Problem to solve →
Give back exactly the lines of the data below, starting with the line that has "[497, 59, 577, 171] (first image)" and going on through the line that has "[522, 46, 565, 127]".

Available data →
▼
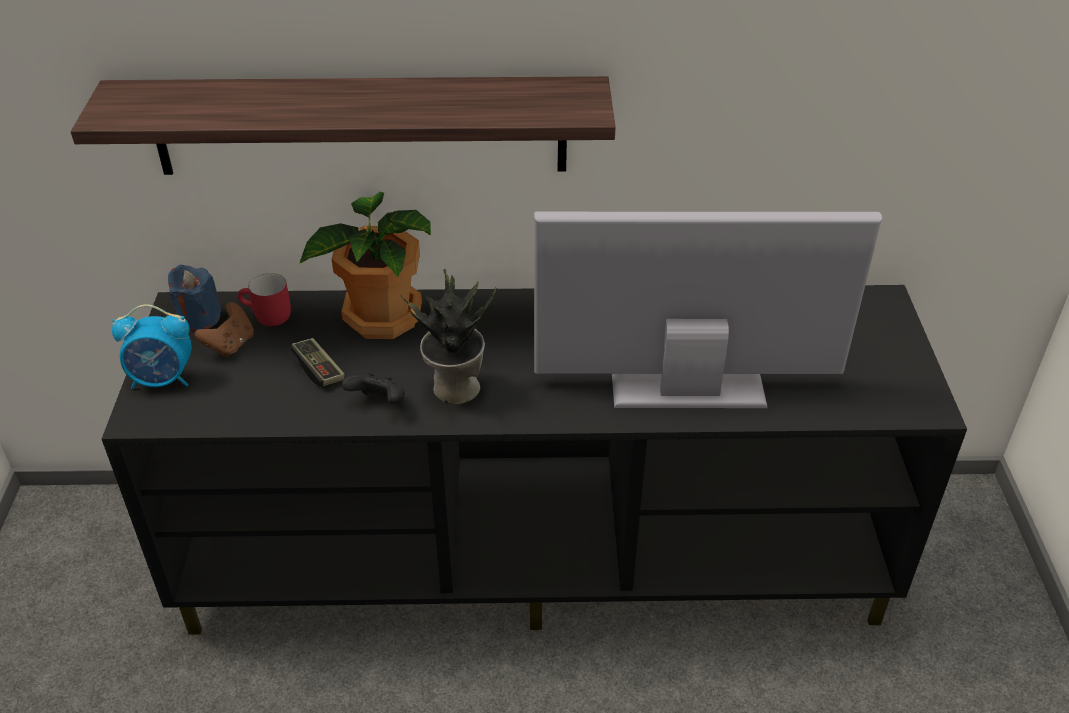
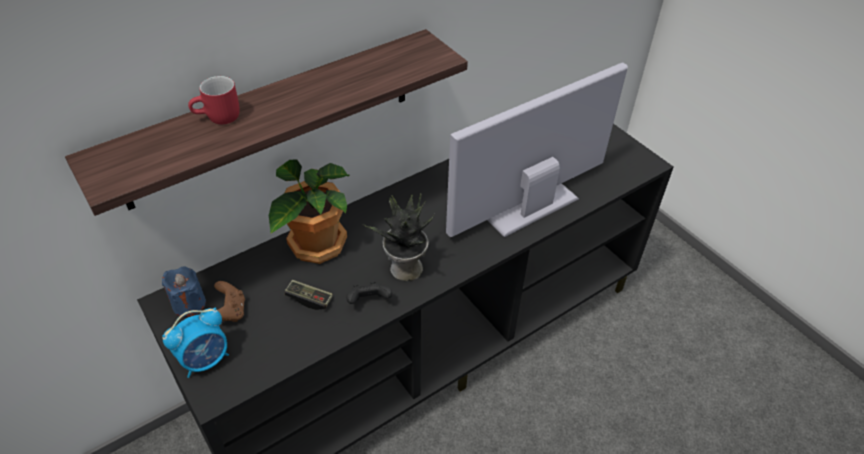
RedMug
▲
▼
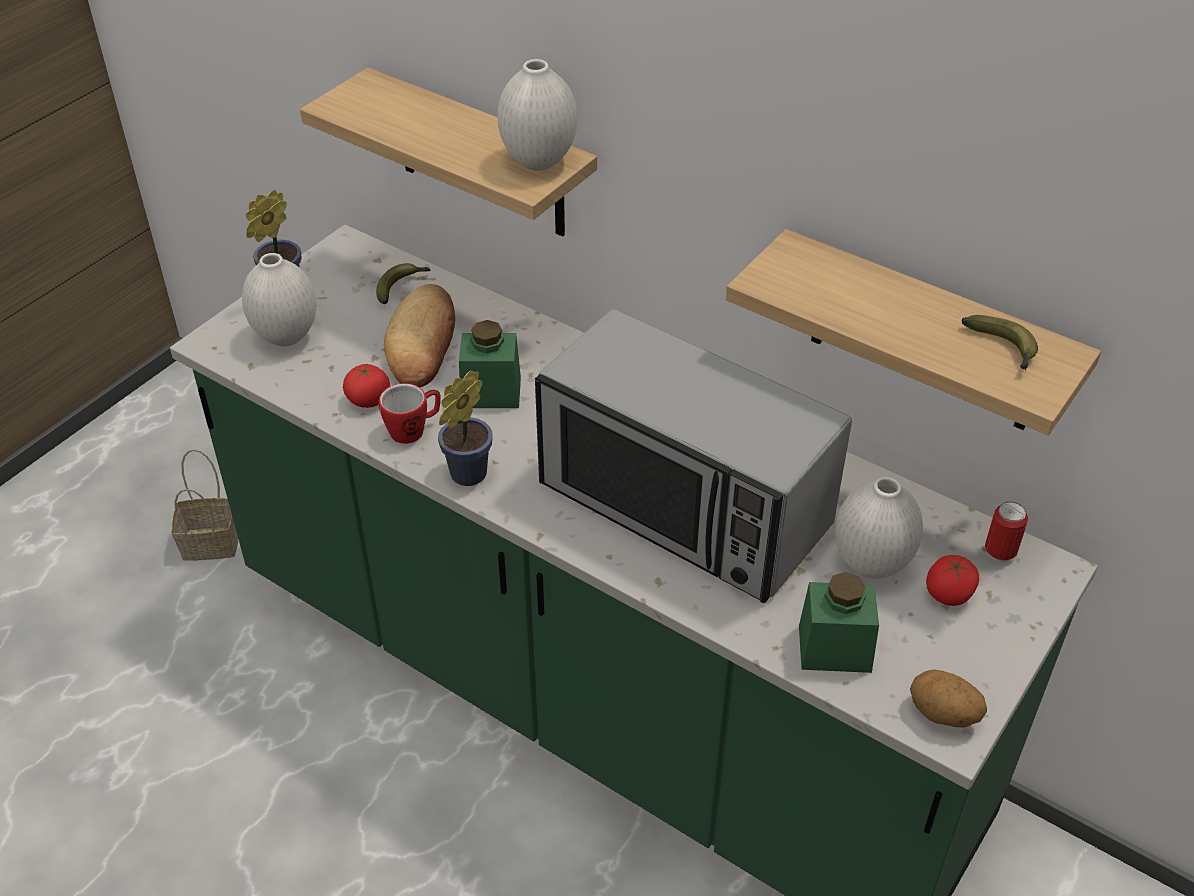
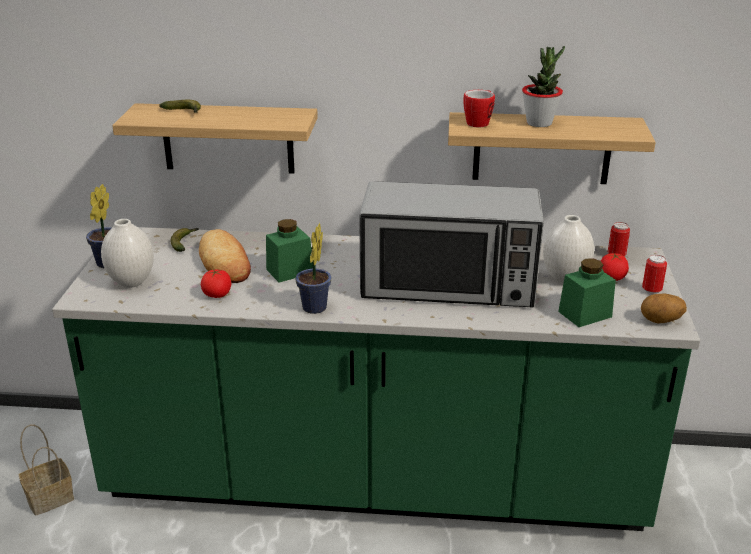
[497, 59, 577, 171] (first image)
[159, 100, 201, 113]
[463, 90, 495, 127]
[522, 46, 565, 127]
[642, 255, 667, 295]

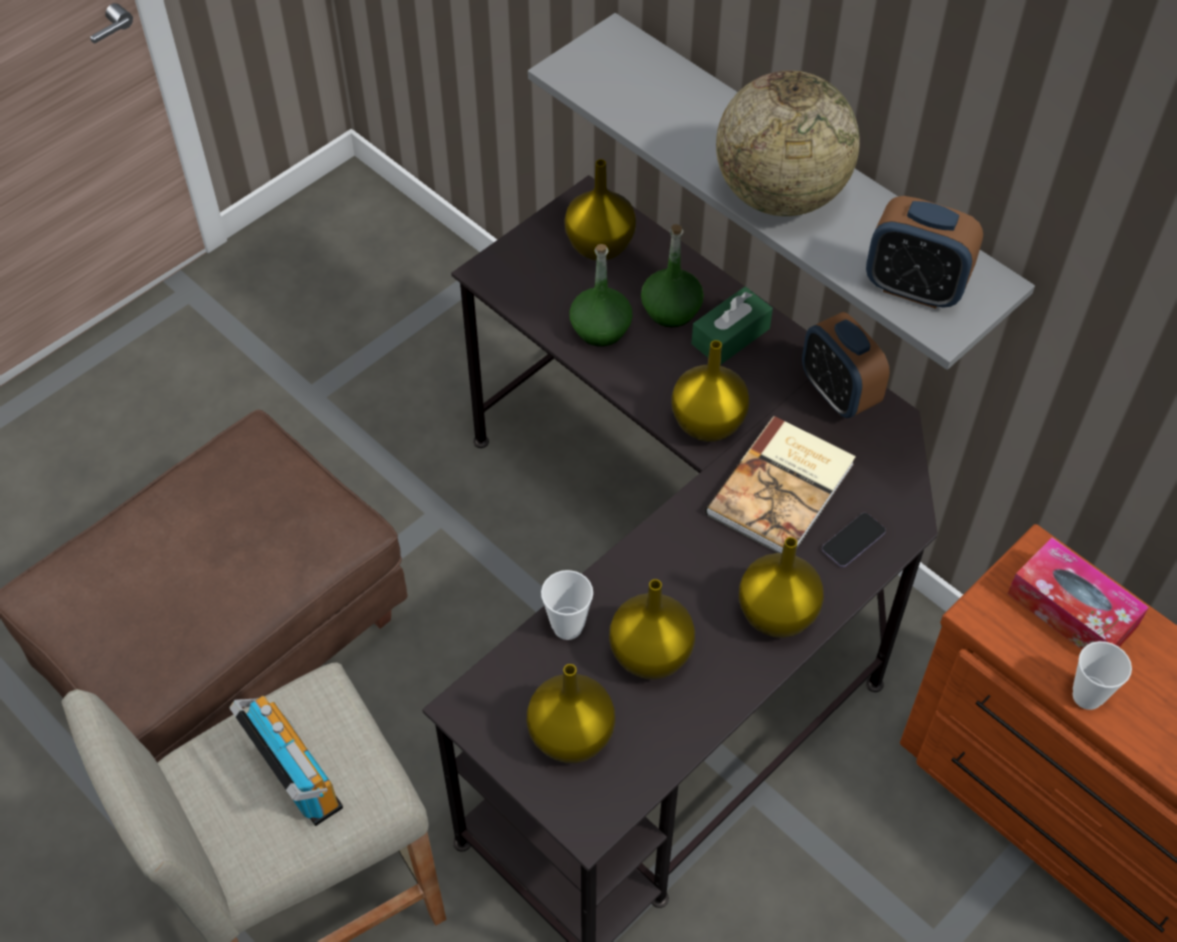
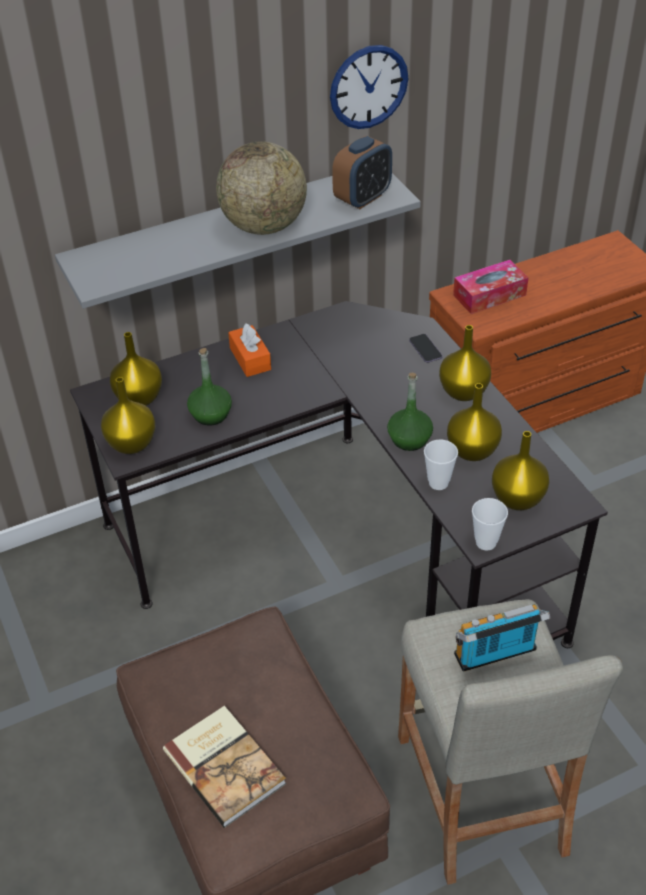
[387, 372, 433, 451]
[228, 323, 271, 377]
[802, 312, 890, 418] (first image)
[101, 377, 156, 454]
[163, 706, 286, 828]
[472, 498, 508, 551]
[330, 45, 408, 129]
▲
Solution to the problem →
[497, 59, 577, 171] (first image)
[159, 100, 201, 113]
[463, 90, 495, 127]
[522, 46, 565, 127]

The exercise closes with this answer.